TIRANA, July 28 – The EU Commission has warned the Albanian Government about several issues that may arise from the adoption of the fiscal amnesty draft law, recommending that it is reconsidered before it is approved by the Parliament.
Based on a report by the EU Commission, currently not available to the public, the local media report that nine main issues were found during their assessment of the draft law on “Fiscal and Penal Amnesty for Subjects of Voluntary Declaration of Assets”.
The EU Commission finds that the repatriation of assets should occur via international bank transfers rather than implying that cash could be moved physically. If earnings are abroad, their transfer above a certain limit needs to be declared at the customs office at the border. There is a risk that the draft law would create a “window of opportunity” for fiscal evasion and laundering of foreign money.
Furthermore, the Commission warns that the draft law risks ensure undue impunity to subjects holding illicit wealth.
The report finds that no adequate consultation with stakeholders took place before the draft was submitted to parliament and as such, the government’s urgency does not seem to be justified. The draft lacks a necessary assessment of the expected assets to be formalised and expected revenues to be generated.
Furthermore, the scope of the amnesty goes beyond that of similar legislation implemented in other countries. Therefore, the government should target only tax evasion committed by persons liable to be in Albania.
The report also notes the vagueness of the draft law which could lead to further issues. According to the EC, such tax amnesty would be very difficult to implement as the definition of assets includes elements such as immovable property in Albania and outside of Albania, cash held in the national or a foreign currency, digital currency, valuable items of gold or precious stones. It is difficult to guarantee that 1) those do not proceed from criminal activities; 2) are declared by their actual (beneficial) owner and; 3) result from income which does not belong to a tax period that is either still subject to tax declaration or subject to an already notified tax audit.
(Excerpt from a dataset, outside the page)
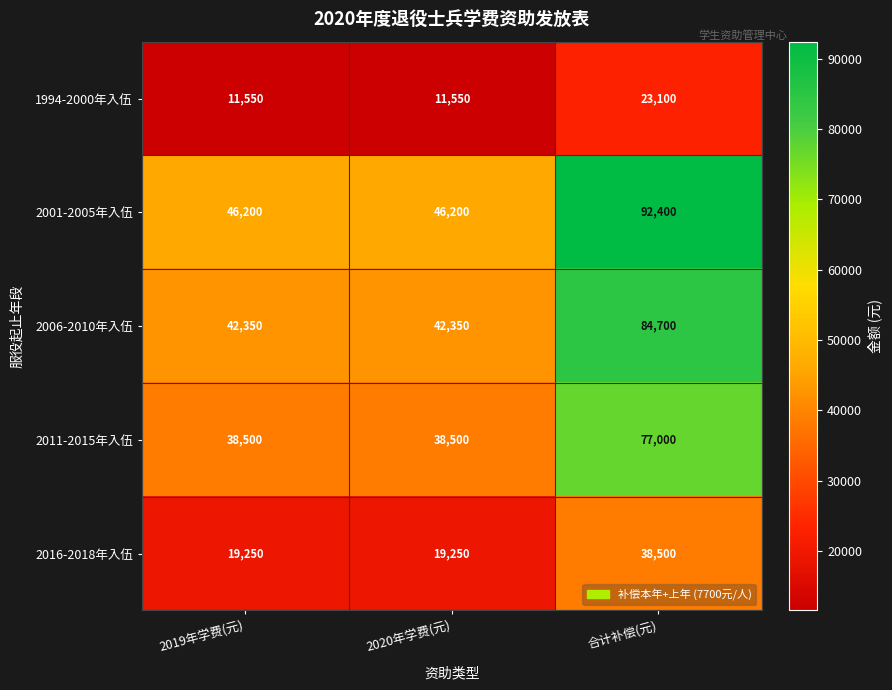

What value does the 2011-2015年入伍 series have at 2019年学费(元), to the nearest 50?

38500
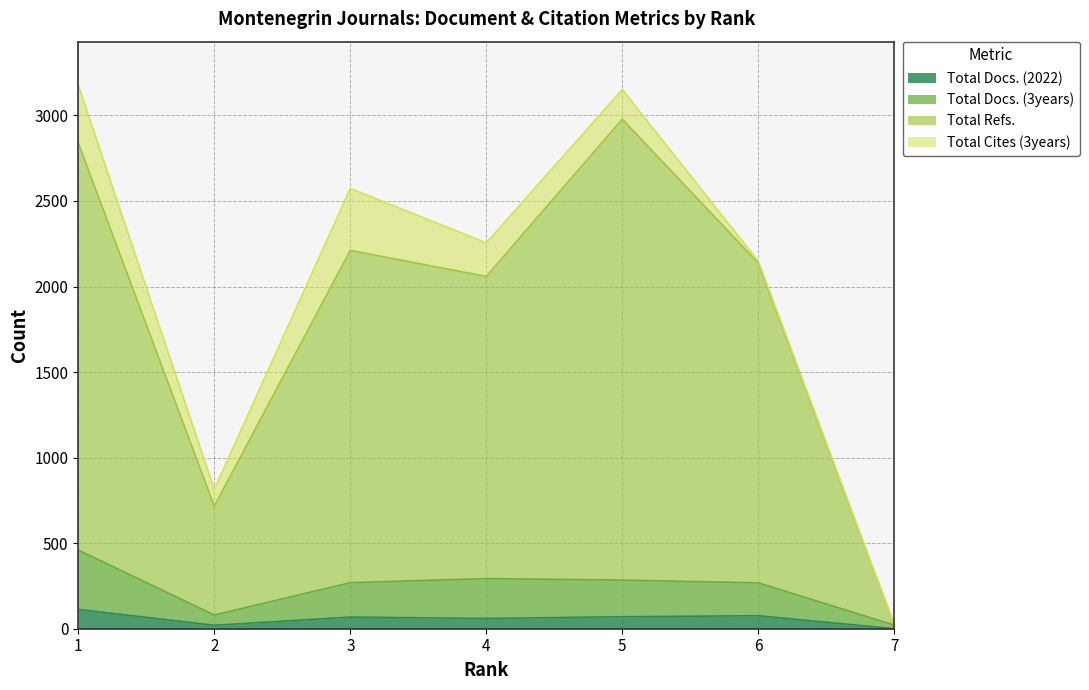

How many lines are shown in the chart?

4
The report recommends the Albanian government to first build a professional fiscal administration, which would block opportunities for money laundering and corruption. That being said, there is no clarity given on the way that the Anti Money Laundering Law will be implemented or on the functioning of the Special Unit that will implement the law.
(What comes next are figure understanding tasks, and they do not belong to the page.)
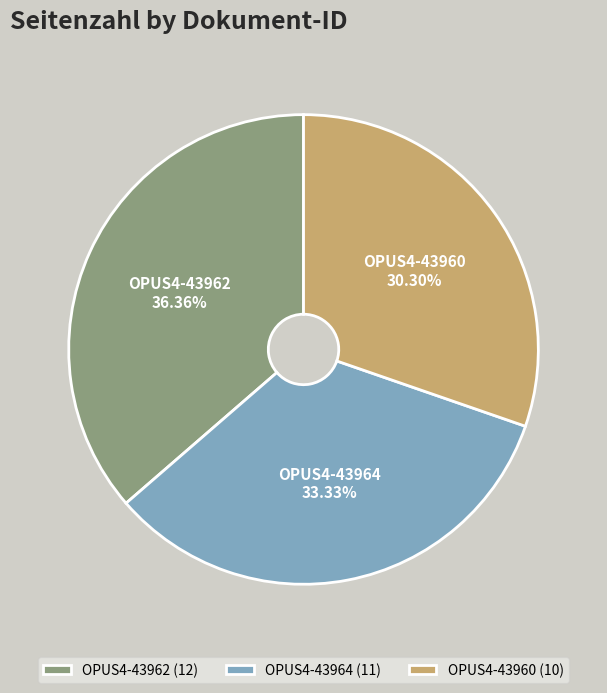

What percentage is the OPUS4-43960 slice, to the nearest percent?

30%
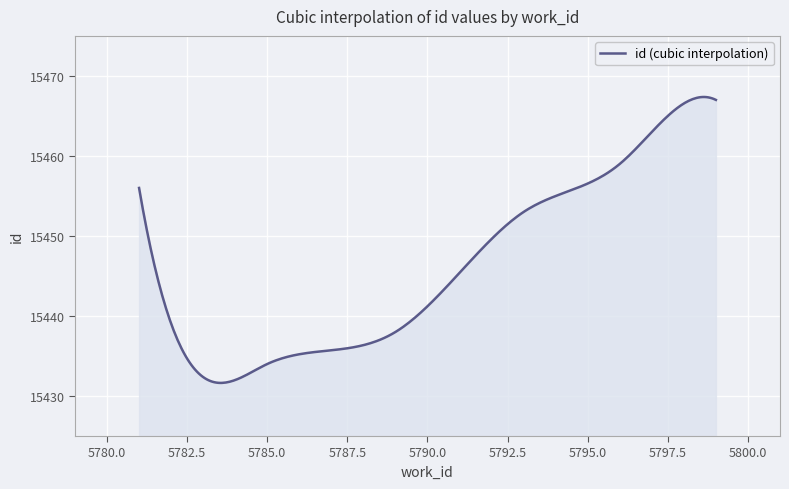

What is the difference between the maximum and minimum values?

35.7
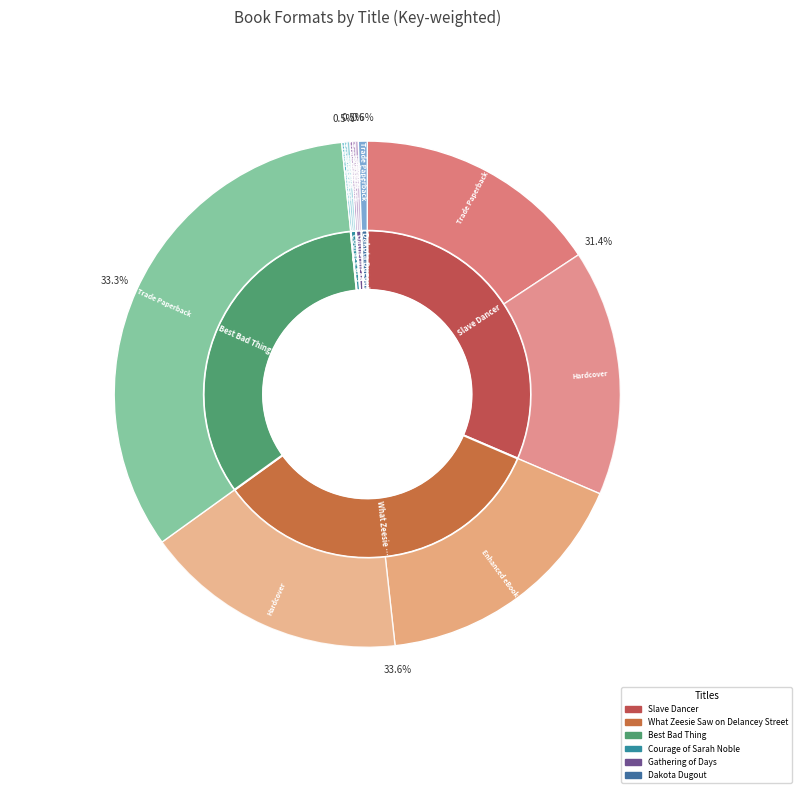

To the nearest percent, what portion does Best Bad Thing represent?

33%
Finally, EC suggests that the fiscal amnesty should be combined with increased enforcement against non-compliant tax-payers, so that that it remains credible and avoidd the unfair competition from those who have maintained their assets outside the system until now.
The IMF has also advised against the tax amnesty proposed by Rama’s government earlier this year “as it might undermine tax compliance.” According to the IMF, the government needs to establish effective systems to detect tax evasion and to prevent opportunities for money laundering and corruption.
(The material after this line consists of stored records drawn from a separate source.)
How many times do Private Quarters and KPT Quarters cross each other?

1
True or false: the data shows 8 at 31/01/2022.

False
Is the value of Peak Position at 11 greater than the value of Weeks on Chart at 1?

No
The Albanian Parliament is expected to vote on the fiscal amnesty draft law in the upcoming weeks.
The amnesty will last up to 1 year, divided into three time periods of four months.
During the first four months, the obligation to deposit money is foreseen to be 5 percent of the total, during the second period it may be 7 percent and during the third, it may be 10 percent. However the numbers will be discussed further with stakeholders and parliamentary committees.
With this initiative, Albanian passport holders can legalize undeclared property received or owned and related tax liabilities associated with formation/acquisition and usage of such property.